Some think that doctors will eventually rely on an “Internet of DNA,” which they’ll be able to search by sequencing a specific patient’s genome and potentially a tumor’s genome, and then query them against a database of millions of other genomes. Google and Amazon have engaged in a price war, which has brought down the cost of storing and analyzing DNA data in the cloud. The prices for such services are expected to continue to drop.

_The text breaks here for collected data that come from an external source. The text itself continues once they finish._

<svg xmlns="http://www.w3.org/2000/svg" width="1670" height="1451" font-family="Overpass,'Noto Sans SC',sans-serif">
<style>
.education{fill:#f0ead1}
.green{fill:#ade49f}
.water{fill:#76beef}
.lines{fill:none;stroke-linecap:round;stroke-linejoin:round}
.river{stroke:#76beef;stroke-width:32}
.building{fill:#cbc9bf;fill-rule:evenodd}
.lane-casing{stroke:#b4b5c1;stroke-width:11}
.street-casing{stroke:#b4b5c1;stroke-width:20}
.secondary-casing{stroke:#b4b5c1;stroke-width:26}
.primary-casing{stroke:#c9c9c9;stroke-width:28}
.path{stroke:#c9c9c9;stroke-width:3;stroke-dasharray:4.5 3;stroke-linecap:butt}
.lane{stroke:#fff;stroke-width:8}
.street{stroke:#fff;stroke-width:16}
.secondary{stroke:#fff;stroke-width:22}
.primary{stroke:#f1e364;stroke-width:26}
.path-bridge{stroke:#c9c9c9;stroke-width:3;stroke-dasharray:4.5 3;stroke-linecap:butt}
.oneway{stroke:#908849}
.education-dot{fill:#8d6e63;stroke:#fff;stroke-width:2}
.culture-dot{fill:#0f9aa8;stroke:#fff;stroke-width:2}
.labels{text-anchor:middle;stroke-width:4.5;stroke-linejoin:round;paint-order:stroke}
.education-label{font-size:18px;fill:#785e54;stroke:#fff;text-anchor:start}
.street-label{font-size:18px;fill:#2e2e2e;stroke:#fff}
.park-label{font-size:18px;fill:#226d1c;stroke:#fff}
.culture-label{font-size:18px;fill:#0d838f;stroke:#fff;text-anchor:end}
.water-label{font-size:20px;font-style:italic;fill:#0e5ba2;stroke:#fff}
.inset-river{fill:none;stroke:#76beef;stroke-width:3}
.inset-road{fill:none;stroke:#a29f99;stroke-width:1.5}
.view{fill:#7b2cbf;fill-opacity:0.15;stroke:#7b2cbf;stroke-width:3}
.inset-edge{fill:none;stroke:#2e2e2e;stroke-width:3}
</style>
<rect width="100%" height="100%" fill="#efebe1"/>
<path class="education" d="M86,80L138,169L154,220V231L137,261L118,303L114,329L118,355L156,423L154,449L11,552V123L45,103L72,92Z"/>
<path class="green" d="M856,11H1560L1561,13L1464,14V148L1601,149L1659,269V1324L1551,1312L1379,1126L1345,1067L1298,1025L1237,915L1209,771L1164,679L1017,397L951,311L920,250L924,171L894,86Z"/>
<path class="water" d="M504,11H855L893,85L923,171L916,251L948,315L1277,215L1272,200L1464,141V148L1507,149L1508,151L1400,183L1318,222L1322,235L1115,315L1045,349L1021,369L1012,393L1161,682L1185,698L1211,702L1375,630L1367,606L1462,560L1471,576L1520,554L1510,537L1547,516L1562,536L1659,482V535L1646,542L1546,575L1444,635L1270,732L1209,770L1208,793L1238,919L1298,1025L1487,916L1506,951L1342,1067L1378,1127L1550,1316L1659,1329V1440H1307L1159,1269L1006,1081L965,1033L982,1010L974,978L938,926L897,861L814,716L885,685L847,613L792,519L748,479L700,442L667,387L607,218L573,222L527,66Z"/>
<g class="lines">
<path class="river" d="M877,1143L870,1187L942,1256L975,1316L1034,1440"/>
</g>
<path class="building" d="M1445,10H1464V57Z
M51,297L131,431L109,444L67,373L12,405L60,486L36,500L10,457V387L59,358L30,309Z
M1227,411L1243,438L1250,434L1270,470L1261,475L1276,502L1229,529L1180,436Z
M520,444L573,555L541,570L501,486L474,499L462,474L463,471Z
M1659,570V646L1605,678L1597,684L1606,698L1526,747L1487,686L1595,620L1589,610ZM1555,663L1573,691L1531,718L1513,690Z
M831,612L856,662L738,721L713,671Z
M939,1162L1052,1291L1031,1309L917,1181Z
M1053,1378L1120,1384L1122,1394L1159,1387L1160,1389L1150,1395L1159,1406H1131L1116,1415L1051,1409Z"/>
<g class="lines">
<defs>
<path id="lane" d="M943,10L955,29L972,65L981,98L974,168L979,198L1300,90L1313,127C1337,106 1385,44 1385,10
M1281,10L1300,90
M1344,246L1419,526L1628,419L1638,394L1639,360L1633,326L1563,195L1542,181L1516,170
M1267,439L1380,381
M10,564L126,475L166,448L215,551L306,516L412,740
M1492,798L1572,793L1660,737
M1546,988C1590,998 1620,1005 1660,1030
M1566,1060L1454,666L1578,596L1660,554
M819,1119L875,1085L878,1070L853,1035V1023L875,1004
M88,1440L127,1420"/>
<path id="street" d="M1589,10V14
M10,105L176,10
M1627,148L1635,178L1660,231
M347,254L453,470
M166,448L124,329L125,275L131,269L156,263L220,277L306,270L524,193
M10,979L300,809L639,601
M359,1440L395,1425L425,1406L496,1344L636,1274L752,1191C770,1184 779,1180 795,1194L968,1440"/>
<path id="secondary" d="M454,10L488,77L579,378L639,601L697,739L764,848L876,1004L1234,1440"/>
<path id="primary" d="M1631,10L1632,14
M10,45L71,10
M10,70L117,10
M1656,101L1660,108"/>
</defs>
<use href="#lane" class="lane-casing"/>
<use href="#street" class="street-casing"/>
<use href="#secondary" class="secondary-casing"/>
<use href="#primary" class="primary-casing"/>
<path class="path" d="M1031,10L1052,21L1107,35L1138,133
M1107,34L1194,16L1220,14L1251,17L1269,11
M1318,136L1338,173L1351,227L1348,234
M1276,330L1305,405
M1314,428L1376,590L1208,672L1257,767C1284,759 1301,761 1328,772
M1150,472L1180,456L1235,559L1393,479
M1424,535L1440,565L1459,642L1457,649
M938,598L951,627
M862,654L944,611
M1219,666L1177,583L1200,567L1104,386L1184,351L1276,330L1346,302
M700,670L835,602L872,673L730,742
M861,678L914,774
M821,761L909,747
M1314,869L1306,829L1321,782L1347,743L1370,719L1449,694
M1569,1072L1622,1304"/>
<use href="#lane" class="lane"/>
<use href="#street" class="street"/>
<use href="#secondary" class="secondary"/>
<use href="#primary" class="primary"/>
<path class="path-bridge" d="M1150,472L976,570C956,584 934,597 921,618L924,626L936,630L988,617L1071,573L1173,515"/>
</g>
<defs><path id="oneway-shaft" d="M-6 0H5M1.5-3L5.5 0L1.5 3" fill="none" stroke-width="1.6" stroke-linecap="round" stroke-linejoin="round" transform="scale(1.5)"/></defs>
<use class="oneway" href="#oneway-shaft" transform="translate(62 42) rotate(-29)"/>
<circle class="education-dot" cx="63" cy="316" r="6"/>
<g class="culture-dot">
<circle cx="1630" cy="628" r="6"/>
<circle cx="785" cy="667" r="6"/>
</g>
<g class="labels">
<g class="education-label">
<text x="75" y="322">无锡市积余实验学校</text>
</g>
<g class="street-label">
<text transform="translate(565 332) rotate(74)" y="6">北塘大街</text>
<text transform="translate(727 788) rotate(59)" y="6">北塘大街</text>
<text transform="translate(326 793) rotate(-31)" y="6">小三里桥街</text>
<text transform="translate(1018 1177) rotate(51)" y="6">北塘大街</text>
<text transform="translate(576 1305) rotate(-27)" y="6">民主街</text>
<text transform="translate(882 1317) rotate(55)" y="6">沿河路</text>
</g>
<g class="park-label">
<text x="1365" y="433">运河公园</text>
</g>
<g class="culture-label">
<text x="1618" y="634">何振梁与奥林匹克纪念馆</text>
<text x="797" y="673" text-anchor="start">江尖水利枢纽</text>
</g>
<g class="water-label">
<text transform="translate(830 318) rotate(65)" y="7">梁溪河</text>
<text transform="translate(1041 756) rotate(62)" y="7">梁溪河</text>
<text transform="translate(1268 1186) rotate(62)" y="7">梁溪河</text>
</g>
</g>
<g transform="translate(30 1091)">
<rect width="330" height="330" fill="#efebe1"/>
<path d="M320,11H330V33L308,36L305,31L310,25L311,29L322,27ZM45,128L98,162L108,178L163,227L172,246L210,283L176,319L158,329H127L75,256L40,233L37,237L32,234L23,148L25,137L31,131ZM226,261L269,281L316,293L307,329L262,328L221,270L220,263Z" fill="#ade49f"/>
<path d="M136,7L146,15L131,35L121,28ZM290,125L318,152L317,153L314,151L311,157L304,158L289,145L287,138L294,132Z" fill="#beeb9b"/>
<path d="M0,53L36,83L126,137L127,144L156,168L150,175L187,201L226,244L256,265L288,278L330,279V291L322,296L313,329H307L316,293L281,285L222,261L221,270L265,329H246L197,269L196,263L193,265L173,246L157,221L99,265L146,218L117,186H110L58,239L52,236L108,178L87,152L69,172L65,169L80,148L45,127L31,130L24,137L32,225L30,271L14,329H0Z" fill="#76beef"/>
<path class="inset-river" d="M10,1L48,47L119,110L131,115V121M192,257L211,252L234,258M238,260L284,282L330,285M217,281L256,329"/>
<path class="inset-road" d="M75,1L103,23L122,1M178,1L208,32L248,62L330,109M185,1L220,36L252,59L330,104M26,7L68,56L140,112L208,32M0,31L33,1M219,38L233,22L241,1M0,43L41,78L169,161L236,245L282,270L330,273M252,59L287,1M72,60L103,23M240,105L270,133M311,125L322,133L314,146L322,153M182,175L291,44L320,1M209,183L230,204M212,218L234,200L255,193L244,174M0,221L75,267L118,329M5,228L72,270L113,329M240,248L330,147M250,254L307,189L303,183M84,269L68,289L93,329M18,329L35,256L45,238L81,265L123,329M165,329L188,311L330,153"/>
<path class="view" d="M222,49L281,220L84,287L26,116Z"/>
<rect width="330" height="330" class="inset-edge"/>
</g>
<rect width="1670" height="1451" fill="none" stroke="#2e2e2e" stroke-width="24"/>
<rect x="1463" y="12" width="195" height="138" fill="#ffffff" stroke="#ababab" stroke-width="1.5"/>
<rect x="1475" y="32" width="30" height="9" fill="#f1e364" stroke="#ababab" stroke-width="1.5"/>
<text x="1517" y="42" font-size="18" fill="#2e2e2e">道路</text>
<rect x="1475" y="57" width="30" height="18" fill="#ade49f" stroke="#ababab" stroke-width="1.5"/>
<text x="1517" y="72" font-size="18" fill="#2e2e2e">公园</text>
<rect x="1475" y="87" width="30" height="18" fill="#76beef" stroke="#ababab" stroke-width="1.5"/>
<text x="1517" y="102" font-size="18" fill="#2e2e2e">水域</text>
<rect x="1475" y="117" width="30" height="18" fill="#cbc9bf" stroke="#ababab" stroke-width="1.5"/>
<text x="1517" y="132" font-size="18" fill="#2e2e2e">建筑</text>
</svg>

That’s a good thing for researchers who would be hard-pressed to find another tool to handle the scale of the genetics research that cloud computing makes possible.
Genetic research has promise not only for wide fields like cancer but for any disease or condition with genes that might hint at how an illness progresses or who is most likely to develop a condition. When genetic mutations are linked to a disease, specifically targeted treatments can be developed and tested. Placing vast numbers of patients’ genetic data in a central, cloud-based location, where many researchers can access it, is expected to accelerate the process of finding connections among millions of pieces of data.
That, in turn, will change the process of identifying the biomarkers associated with a disease, and help develop effective treatments for diseases from cancer to autism. Google said to Technology Review that it charges $25 per year to store a genome, and more to perform computations on it. Google hopes that not only will the Google Genomics storage and analytical tools represent a good value for universities and hospitals, but that the platform will gain enough data on people’s genomes to create a truly valuable database that will aid researchers in treating, preventing, and curing disease.